Action item
Count the lines below that include the word "labels", then give that number and no other words.

#### Input records ####

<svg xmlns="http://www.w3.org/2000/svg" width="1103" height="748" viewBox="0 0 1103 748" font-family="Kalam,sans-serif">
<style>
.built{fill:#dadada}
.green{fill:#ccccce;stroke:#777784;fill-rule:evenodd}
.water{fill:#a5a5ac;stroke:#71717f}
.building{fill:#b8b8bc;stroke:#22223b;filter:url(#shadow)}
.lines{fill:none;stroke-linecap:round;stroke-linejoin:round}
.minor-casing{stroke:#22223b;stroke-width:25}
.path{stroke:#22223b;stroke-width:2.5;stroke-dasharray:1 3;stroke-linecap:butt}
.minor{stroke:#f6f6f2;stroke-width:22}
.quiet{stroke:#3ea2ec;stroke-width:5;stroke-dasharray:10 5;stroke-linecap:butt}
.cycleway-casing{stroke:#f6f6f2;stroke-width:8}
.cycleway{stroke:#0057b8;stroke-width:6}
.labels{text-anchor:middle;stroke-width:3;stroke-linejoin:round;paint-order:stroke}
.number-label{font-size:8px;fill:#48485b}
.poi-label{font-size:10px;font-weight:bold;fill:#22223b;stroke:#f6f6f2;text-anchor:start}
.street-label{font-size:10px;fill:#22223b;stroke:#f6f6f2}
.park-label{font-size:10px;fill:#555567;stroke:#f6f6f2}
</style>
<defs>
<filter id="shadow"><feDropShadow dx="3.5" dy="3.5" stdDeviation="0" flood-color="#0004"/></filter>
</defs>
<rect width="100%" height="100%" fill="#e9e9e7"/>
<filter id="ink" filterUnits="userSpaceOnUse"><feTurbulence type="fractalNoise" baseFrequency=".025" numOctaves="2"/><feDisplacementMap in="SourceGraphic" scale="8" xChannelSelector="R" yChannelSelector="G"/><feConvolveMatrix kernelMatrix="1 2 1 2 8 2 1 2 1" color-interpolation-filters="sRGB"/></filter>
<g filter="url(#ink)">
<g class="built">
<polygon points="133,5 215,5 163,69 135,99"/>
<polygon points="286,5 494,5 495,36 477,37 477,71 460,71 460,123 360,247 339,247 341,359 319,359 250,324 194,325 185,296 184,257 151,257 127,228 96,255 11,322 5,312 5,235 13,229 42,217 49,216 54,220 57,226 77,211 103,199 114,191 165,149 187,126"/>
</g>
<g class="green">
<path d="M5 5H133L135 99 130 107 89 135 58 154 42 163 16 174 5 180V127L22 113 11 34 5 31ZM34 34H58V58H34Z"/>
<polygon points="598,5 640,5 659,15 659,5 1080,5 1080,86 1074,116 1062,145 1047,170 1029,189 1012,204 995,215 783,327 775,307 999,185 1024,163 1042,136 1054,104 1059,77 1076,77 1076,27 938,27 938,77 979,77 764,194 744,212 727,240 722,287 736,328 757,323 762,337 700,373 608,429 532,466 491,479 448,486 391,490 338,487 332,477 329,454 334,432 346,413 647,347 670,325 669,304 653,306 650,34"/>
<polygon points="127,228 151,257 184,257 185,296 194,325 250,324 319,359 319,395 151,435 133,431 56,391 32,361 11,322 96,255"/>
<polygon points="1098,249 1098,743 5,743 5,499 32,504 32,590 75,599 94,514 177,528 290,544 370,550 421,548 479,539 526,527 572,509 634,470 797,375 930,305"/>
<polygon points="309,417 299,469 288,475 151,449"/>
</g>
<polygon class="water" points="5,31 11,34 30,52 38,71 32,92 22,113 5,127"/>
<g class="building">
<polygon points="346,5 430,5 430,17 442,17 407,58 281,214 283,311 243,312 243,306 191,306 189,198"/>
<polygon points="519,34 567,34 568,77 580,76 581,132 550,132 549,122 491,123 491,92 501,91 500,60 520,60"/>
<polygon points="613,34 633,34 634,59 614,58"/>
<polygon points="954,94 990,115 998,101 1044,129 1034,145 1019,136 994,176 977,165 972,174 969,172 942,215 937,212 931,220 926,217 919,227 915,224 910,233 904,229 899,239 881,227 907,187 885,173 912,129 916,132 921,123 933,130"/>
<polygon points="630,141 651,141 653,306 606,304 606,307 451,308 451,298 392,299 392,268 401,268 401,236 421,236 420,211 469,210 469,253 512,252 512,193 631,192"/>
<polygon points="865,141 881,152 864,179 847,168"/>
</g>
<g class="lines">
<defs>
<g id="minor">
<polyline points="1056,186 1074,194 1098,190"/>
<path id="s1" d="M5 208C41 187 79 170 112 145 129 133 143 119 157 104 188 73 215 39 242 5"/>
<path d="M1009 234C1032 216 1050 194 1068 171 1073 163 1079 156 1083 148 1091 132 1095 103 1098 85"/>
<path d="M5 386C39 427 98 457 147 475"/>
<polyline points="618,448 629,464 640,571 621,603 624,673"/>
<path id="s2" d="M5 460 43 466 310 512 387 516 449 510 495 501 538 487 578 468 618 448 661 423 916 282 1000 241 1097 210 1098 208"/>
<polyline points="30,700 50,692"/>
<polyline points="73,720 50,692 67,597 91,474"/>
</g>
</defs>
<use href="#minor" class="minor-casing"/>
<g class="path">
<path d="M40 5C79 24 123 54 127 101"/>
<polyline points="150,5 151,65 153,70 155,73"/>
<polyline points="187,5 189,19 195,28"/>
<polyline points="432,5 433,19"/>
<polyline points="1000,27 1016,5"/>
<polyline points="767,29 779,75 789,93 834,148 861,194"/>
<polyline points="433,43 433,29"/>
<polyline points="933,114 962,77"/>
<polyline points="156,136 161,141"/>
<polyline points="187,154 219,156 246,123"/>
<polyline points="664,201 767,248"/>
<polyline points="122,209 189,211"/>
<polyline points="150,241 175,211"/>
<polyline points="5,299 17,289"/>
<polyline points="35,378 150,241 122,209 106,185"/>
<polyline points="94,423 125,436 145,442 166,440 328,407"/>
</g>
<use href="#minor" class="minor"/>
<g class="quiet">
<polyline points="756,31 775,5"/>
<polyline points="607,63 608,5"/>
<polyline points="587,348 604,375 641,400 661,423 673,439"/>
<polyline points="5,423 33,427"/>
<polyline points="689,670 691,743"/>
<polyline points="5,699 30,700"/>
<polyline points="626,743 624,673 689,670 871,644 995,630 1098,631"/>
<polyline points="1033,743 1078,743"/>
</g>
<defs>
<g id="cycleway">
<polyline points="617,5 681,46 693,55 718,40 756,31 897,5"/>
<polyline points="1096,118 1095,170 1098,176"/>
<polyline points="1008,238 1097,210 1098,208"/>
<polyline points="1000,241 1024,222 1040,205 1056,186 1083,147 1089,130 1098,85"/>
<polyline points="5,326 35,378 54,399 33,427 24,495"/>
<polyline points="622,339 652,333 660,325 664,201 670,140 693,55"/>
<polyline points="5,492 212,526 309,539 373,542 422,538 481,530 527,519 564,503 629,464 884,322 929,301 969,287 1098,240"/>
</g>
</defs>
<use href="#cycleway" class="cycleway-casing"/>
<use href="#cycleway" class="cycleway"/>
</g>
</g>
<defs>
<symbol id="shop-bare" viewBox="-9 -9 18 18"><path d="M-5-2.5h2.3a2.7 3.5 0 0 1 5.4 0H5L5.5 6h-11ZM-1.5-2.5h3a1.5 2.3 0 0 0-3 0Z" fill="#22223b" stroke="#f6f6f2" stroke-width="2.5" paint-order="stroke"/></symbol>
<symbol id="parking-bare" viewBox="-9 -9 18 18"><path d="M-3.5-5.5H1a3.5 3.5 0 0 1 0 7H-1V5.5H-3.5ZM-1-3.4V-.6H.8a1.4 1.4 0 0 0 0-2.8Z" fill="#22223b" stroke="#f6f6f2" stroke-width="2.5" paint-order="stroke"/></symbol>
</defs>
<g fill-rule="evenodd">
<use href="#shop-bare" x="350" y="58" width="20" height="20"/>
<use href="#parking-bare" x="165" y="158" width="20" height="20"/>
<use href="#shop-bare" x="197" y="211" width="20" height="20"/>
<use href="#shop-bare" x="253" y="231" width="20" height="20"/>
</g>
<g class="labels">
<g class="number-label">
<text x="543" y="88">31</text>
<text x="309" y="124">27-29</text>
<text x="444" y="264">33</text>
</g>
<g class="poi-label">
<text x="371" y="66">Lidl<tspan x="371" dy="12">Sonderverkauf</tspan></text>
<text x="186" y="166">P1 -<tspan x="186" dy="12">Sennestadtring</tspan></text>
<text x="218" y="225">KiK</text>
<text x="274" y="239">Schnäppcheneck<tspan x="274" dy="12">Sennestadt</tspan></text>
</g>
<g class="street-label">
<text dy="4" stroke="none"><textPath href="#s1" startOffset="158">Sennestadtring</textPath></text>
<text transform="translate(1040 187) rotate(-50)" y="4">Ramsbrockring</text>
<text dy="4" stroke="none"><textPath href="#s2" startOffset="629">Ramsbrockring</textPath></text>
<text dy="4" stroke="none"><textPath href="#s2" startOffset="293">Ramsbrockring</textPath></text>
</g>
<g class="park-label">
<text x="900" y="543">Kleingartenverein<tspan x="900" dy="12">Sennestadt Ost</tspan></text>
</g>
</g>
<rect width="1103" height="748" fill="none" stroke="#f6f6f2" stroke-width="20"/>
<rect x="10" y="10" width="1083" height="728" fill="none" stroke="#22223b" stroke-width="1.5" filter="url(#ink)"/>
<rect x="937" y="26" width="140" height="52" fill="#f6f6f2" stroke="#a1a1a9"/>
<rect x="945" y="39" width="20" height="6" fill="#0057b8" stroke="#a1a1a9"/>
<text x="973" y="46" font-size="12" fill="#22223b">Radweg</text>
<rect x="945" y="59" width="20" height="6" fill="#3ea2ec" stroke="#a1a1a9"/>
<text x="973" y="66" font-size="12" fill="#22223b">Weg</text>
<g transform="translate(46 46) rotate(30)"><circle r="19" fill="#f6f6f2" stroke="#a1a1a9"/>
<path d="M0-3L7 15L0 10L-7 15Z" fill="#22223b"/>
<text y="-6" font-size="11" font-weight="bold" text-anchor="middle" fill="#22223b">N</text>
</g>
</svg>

####

The completed task
2